++++ Records for the exercise ++++

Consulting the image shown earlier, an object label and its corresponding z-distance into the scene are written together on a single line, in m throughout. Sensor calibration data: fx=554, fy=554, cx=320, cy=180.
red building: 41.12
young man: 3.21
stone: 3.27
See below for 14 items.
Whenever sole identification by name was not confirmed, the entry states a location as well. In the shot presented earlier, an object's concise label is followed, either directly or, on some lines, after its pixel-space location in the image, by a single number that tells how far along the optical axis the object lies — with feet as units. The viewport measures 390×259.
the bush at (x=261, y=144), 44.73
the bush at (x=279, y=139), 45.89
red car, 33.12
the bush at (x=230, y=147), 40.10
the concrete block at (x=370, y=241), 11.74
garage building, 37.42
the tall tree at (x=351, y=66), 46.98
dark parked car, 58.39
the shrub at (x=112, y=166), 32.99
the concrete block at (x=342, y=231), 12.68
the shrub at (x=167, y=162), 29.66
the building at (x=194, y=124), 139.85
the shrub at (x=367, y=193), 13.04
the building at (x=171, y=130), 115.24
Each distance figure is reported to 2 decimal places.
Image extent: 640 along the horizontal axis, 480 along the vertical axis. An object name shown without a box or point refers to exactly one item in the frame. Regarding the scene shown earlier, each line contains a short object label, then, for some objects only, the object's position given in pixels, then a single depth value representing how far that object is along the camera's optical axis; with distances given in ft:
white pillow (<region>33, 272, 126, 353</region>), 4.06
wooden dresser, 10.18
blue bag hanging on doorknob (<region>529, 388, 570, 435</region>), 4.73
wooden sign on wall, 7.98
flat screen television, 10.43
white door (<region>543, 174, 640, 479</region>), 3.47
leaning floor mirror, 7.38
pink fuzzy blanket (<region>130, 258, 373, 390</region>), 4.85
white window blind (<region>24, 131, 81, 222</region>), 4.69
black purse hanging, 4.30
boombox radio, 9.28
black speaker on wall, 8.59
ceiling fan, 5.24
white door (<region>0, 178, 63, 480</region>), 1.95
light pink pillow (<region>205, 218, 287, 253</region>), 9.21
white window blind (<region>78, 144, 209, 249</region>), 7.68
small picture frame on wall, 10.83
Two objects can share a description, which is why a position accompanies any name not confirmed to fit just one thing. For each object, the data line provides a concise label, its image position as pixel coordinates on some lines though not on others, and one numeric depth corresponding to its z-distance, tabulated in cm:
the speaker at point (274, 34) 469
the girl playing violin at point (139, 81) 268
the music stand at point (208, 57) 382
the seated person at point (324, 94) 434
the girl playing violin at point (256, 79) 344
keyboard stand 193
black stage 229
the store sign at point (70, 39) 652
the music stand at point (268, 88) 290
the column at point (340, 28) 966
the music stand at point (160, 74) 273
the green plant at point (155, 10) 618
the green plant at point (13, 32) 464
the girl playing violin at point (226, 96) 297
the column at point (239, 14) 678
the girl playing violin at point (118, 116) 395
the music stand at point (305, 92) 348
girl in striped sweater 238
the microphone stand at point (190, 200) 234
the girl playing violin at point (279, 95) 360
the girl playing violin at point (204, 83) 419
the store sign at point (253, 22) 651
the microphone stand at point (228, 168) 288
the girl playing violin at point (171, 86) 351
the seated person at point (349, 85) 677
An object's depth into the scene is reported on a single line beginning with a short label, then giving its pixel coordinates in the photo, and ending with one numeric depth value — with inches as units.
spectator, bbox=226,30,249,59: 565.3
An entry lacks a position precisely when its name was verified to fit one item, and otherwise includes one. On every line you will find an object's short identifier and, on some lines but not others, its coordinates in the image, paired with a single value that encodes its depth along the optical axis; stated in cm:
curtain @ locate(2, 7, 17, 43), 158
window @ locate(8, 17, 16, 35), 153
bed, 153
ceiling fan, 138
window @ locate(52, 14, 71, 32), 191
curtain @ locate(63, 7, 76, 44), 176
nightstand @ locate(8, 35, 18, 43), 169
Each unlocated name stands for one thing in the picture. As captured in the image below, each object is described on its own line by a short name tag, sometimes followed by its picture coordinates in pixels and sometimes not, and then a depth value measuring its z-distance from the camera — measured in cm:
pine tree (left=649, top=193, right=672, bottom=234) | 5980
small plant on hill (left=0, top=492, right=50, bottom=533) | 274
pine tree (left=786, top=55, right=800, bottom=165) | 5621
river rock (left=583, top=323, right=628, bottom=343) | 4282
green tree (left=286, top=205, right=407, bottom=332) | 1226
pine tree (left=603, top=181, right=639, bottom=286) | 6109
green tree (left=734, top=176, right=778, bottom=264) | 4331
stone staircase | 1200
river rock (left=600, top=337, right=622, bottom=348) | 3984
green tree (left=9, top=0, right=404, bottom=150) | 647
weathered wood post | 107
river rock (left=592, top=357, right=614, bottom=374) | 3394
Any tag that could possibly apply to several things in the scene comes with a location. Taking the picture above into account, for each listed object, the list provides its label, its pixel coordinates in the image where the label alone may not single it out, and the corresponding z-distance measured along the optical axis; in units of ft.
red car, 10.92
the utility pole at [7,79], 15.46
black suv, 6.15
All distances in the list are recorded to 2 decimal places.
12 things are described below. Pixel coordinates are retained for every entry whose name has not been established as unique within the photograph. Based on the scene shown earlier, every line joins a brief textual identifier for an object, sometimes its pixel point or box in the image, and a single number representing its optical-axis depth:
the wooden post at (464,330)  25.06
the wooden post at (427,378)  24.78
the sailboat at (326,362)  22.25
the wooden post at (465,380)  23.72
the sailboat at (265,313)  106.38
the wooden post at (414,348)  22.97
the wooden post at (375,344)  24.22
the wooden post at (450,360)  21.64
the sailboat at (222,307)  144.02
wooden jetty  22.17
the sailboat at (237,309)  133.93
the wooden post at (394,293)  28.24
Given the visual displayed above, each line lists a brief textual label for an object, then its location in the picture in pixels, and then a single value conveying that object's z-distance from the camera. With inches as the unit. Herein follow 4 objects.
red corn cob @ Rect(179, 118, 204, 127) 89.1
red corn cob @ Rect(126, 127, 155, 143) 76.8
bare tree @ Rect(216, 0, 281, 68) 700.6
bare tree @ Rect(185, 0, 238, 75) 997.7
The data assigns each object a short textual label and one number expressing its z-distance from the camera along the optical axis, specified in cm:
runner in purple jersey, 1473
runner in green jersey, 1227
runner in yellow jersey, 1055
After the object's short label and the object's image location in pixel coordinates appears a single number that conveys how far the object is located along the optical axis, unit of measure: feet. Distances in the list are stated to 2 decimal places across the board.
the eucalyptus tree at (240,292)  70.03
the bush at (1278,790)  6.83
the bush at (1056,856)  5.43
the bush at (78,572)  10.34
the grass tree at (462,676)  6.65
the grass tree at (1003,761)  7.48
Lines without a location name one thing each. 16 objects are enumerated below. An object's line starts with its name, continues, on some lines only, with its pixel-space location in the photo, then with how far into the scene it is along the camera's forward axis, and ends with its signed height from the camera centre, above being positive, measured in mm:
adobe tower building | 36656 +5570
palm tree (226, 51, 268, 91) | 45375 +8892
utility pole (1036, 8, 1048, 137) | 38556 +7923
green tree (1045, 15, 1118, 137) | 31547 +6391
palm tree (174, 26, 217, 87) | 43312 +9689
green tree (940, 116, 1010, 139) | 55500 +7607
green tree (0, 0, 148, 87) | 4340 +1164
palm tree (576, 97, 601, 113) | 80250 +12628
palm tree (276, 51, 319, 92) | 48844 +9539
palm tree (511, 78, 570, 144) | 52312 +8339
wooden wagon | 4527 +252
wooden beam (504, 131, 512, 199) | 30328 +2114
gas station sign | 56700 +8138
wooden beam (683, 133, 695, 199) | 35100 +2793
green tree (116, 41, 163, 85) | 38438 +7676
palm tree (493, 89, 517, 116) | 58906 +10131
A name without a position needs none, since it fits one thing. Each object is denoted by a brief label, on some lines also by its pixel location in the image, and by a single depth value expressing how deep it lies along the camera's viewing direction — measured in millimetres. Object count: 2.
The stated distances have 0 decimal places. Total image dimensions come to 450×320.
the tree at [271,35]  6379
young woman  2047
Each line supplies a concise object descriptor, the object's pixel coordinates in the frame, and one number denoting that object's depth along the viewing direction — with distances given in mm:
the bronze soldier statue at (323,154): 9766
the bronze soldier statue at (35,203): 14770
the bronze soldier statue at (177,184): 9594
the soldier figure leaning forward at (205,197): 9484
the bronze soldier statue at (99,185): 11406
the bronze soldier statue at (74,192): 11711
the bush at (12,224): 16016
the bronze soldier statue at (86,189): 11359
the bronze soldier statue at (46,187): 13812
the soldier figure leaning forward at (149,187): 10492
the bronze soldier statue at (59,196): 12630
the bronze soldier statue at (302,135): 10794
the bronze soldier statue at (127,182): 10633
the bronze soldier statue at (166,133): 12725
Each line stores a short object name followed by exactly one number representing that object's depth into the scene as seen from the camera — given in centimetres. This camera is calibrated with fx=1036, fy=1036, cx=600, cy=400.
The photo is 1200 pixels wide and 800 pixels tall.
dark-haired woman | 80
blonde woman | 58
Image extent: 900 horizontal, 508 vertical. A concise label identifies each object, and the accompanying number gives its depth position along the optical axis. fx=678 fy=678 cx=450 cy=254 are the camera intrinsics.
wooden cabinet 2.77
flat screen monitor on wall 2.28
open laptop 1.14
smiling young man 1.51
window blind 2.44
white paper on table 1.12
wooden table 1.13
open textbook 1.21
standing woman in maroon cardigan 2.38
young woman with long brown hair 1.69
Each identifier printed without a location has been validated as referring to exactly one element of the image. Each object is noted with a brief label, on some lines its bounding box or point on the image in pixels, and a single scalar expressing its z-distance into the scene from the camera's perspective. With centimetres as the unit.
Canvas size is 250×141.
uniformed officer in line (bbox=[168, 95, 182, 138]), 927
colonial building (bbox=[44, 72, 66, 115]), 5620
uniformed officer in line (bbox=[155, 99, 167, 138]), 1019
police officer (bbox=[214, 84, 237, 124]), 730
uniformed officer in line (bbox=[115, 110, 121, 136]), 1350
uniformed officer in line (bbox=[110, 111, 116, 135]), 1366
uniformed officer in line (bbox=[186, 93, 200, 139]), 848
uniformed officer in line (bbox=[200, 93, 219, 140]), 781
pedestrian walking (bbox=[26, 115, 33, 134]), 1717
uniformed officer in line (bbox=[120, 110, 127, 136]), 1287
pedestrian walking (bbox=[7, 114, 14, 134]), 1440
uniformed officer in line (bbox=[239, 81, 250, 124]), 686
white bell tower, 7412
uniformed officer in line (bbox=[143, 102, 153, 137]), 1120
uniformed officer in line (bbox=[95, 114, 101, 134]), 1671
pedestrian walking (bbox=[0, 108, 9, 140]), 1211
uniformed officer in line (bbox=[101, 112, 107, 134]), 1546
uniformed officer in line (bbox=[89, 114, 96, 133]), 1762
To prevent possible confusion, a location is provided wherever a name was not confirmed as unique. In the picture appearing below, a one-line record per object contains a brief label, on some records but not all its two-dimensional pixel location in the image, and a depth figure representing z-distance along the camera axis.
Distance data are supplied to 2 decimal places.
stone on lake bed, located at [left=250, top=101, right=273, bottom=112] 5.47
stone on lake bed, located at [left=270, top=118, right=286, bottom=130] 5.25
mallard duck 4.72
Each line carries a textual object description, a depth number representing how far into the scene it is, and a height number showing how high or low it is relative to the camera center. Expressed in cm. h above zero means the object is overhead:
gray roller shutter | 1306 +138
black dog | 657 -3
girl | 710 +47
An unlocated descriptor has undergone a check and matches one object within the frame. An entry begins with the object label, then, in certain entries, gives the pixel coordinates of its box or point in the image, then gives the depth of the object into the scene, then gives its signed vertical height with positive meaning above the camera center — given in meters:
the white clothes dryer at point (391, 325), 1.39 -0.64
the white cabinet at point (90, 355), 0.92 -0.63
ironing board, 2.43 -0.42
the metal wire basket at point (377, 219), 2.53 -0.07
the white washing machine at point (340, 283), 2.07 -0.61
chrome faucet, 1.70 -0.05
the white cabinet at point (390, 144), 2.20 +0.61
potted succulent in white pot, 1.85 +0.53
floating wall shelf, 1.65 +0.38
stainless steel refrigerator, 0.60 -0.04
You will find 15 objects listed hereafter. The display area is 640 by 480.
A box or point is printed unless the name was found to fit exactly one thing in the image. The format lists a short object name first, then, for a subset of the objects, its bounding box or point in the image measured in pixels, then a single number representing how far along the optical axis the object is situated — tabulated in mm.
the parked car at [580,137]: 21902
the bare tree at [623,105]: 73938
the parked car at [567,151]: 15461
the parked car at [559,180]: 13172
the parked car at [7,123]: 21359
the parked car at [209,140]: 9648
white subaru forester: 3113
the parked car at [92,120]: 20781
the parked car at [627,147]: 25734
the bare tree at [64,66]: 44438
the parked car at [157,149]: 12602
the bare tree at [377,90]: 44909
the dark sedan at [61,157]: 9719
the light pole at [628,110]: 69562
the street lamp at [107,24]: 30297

++++

▸ Your goal:
Nothing but the lines from the line containing "ironing board, 2.43 -0.42" through the final line of the entries should appear in your answer, copied exactly.

▸ Result of the task:
ironing board, 2.43 -0.42
the metal wire basket at point (377, 219), 2.53 -0.07
the white washing machine at point (340, 283), 2.07 -0.61
chrome faucet, 1.70 -0.05
the white cabinet at point (390, 144), 2.20 +0.61
potted succulent in white pot, 1.85 +0.53
floating wall shelf, 1.65 +0.38
stainless steel refrigerator, 0.60 -0.04
You will find 15 objects listed hereafter. The display area is 640 by 480.
A box or point is printed unless the name was found to fit exactly one thing in the image. The format lists a short object name first, then, for a subset of the objects, its bounding box or point in the image measured in pixels, then a single number representing how far along the optical axis the object is situated — tabulated in mm.
the parked car at [580,137]: 21902
the bare tree at [623,105]: 73938
the parked car at [567,151]: 15461
the parked car at [559,180]: 13172
the parked car at [7,123]: 21359
the parked car at [209,140]: 9648
white subaru forester: 3113
the parked car at [92,120]: 20781
the parked car at [627,147]: 25734
the bare tree at [64,66]: 44438
the parked car at [157,149]: 12602
the bare tree at [377,90]: 44909
the dark sedan at [61,157]: 9719
the light pole at [628,110]: 69562
the street lamp at [107,24]: 30297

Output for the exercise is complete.